Read speed reduction mainly stems from the fact that all modern mass memory employs internal checksums and/or error correcting codes. If they detect a broken memory word, error correction kicks in. Decoding erroneous words takes time, and gets more involved the more broken the codeword is.
The harsh truth is that at modern memory densities, physics isn't nice to anyone, and random bit flips will happen. That's not bad – that's why we have modern channel coding / error correcting codes (they are the same thing). Even a perfectly new storage medium will have some bit errors, but a user will never (or, to be precise, with a probability below some threshold that the user is going to be able to ignore) be subjected to them, because the ability to correct this inevitability of physics is built-in.

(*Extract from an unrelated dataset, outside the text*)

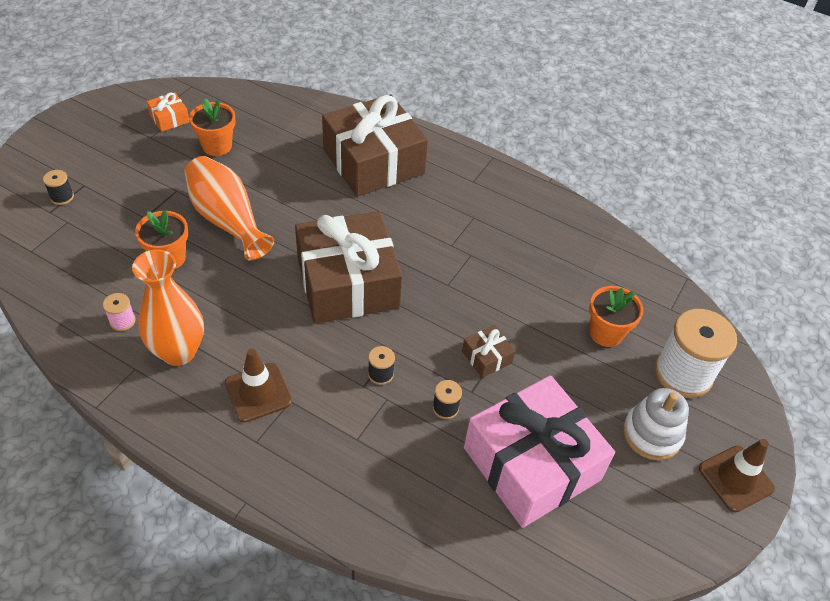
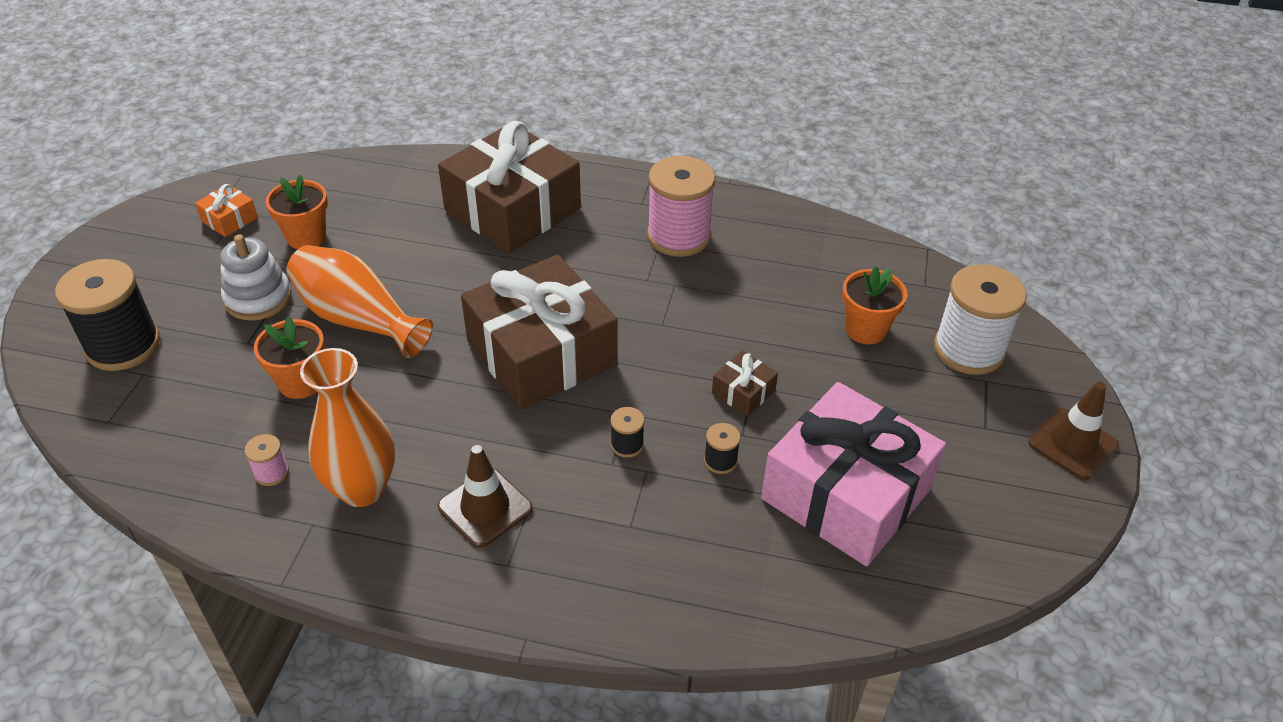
camera: 15 degrees left, 5 degrees down
black spool [43,170,74,205] -> black spool [55,259,160,371], size x2.31
white stacking toy [623,388,689,460] -> white stacking toy moved to [220,234,291,321]
none -> pink spool [647,156,716,257]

By writing repeatedly, you're decreasing the physical qualities of your storage medium more than a week of time could ever do. That simply makes the amount of these physical bit errors (which you don't see) higher. If all goes well, the storage controller is still able to correct these – but it will need to calculate more, and hence take more time, and hence be slower at reading. It might happen that you get more errors than the decoder can correct – and then you actually see a bit error.
It's actually not very trivial measure these, because you'll honestly be measuring the bit error rate of your error-corrected storage medium against the bit error rates of your RAM, which isn't error-corrected (unless you use ECC RAM). That's why step 10 generates small amounts of random data: that will stay in CPU cache, and hopefully not get written to external RAM, which tends to have higher error rates. If you just generated your whole stick's worth of data and wrote it to RAM, and then compared that, you'd be checking your RAM more than your storage medium.